C’est finalement, ce que nous explique Joël. Joël, il est un prophète du 5e-4e siècle, et on a déjà fait un pas avant lui. Avant lui, bien avant… On se disait que si l’on veut entrer en relation avec Dieu, il faut lui faire des offrandes. Et donc on va lui faire des sacrifices. Et donc on va lui donner des moutons, des bœufs, des tourterelles, voire même quand on veut faire un gros cadeau, – dans certaines traditions païennes –, on va lui offrir nos enfants. Alors le Seigneur a vite mis le ‘holà’. ‘Non, ce n’est pas cela que Je veux de vous’. Il le dit : ‘que me font vos sacrifices, est-ce que je mange, moi ?’. Alors à l’époque de Joël, on avait bien compris que Dieu ne nous attendait pas sur une offrande matérielle, offerte directement à Lui. Par contre, ce qu’Il nous demande : ‘revenez à moi de tout votre cœur, déchirez vos cœurs, et non pas vos vêtements, revenez vers moi. Entrez en relation avec moi. Offrez-vous à moi tout entier’. Voilà, c’est cela. Le but, c’est que nous nous offrions au Père. Alors, on y réfléchit quelques instants et on se rend compte qu’on en est bien incapables. C’est bien pour cela que le Christ est venu et qu’il nous sauve. Lui, Fils de Dieu, Dieu né de Dieu, lumière née de la lumière, s’offre au Père. Et c’est tout le mouvement de la messe. Le Christ s’offre à nous : ‘ceci est mon corps, donné, livré pour vous’. Et puis, un peu après, la grande doxologie à la fin de la prière eucharistique : ‘par Lui, avec Lui et en Lui. A toi Dieu le Père tout-puissant dans l’unité du Saint-Esprit, tout honneur et toute gloire’… Et qu’est-ce que fait le prêtre à ce moment ? Il élève le calice et l’hostie. Il élève le corps du Christ. Et il élève le corps du Christ qui est l’Église ; Toute l’Église est offerte. Et nous, nous pouvons décider de nous laisser offrir, par le Christ, avec le Christ, dans le Christ. Et alors en vérité nous pouvons dire Notre Père. En vérité nous pouvons dire Notre Père.

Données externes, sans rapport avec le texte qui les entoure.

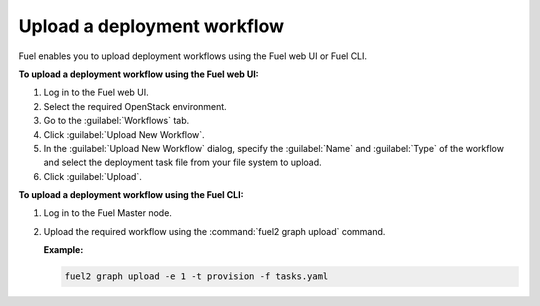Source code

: .. _upload_workflows:

============================
Upload a deployment workflow
============================

Fuel enables you to upload deployment workflows using the Fuel web UI or
Fuel CLI.

**To upload a deployment workflow using the Fuel web UI:**

#. Log in to the Fuel web UI.
#. Select the required OpenStack environment.
#. Go to the :guilabel:`Workflows` tab.
#. Click :guilabel:`Upload New Workflow`.
#. In the :guilabel:`Upload New Workflow` dialog, specify the :guilabel:`Name`
   and :guilabel:`Type` of the workflow and select the deployment task file from
   your file system to upload.
#. Click :guilabel:`Upload`.

**To upload a deployment workflow using the Fuel CLI:**

#. Log in to the Fuel Master node.
#. Upload the required workflow using the :command:`fuel2 graph upload` command.

   **Example:**

   .. code-block:: console

      fuel2 graph upload -e 1 -t provision -f tasks.yaml

.. seealso::

   * :ref:`cli-workflows`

Alors comme nous sommes faibles, que nous avons besoin bien souvent de gestes concrets qui nous rappellent ce pour quoi nous sommes faits, nous allons dans quelques instants recevoir les cendres. Et comme nous sommes faibles et que nous avons besoin de la force de Dieu, nous allons recevoir l’Eucharistie. Et nous entrons dans cette préparation qui est bien un temps de pénitence et en même temps, un temps de joie. ‘Sonnez du cor dans Sion, prescrivez un jeûne, annoncez une fête, réunissez tout le monde, que le jeune époux sorte de sa maison, que la jeune mariée quitte sa chambre, les prêtres pleureront…’, mais nous, nous nous réjouirons. Réjouissons-nous, accueillons le don de Dieu, voici le moment favorable, voici le jour du Salut.